The product has gotten some ink  and it is cool. But what impressed me was the co-founders. I met two of the three – Wharton undergrads Patrick Leahy and Justin Meltzer  – at Boston AngelHack last spring, when Leahy was in in the midst of a hackathon road trip.

Just coming off the 48-hour Penn Apps hackathon, Leahy Bolt-bused up to Cambridge for the 30-hour Boston AngelHack, before jumping aboard StartupBus, a 70-hour hackathon-on-wheels to South By Southwest, where he was going to participate in — wait for it — another hackathon. Code means a lot to this guy…

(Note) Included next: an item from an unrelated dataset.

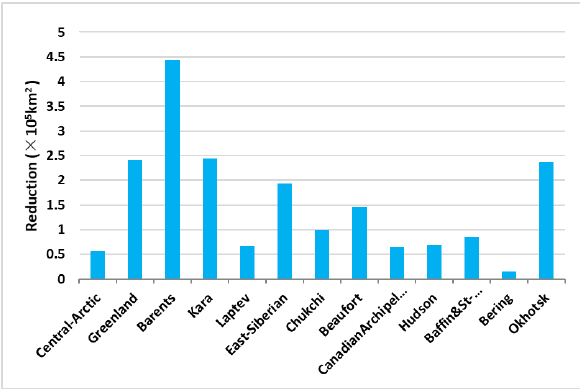
Figure 5. The total reduction of sea ice extent of 13 regions in Arctic from 1979 to 2016 Besides the annual melting rate, the standard deviation of sea ice extent in each region is also be considered, which can indicate the divergence between the data of sea ice extent and the trend line fitted by equation (1). The melting rate and corresponding standard deviation of 13 regions in Arctic during both melting period (spring and summer) and freezing period (autumn and winter) are shown in Figure 6. It is found that the sea ice in Barents, Greenland, Okhotsk and Baffin & St- Lawrence is more active than other regions. Figure 3. Monthly change trend of sea ice extent in Arctic from 1979 to 2016 In order to analysis the change characteristics of sea ice extent in Arctic in detail, the Arctic is divided into 13 regions according to (Xia et al., 2014; Fetterer et al.,2017), as shown in Figure 4. The total reduction of Arctic sea ice in 13 regions from 1979 to 2016 is presented in Figure 5.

Firefly co-founder Patrick Leahy

 

Foresaking Wall Street for code

So much, in fact, that Leahy turned down an investment banking internship with a New York financial services giant to focus on programming. “I did one internship on derivatives trading last year and liked it and was going to go back for investment banking, but I want to build the company,” Leahy told me by phone last week.

Leahy and another Firefly co-founder Dan Shipper are startup veterans, having already launched Airtime for Email, which gives companies a way to brand their marketing messages in email and track how those emails are treated. Were they read? Nuked? Forwarded? Never opened?

Leahy speaks about code as someone who is knowledgeable but still eager to learn. “We wrote the first version of Firefly at Penn Apps using Ruby on Rails but we couldn’t get to the level of complexity we needed so we rewrote it at AngelHack in Node.js. We learned that language at AngelHack and it’s perfect for what we needed,” Leahy said.

Picking the right tools

“Programming languages are like different sized kitchen knives — they suit different jobs,” he said. Ruby on Rails is a great framework for building “CRUD”  or Create, Read, Update, Delete — applications, he said. ”If you have a big table you want to edit — a customer information page, your sales rep page, Ruby on Rails if fine,” he said.

But for Firefly, which needs to handle fast browser-to-browser communication, Node.js was better. “We have to pass messages back and forth so our server sits in the middle and we wrote code to connect all those browsers. This is an evented pattern where you’re having a conversation, listening for things to be said and holding till you hear them. Ruby on Rails is not good for that but a functional programming language like JavaScript makes it easy to call a function to handle an event,” he added.

The Firefly foursome used to work out of dorms and apartments but is moving into the offices of First Round Capital, although there are no plans to take venture funding yet.

To be sure, Firefly isn’t entering an empty stage. LogMeIn offers a popular screen charing application and Salesforce.com bought GoInstant a screen-sharing company in July for $ 70 million. But Salesforce is attacking big companies with a full array of analytics and other perks while Firefly focuses on customer service and might be more attractive to smaller companies. Whatever the competitive landscape,  I wouldn’t sell this team short. They show a remarkable maturity that complements their youthful exuberance. Asked if Firefly was seeking venture capital, Leahy was cautious.

“We want to get to free cash flow and get stable before thinking about raising money from outside. We want to make sure we can manage our own money first,” Leahy said.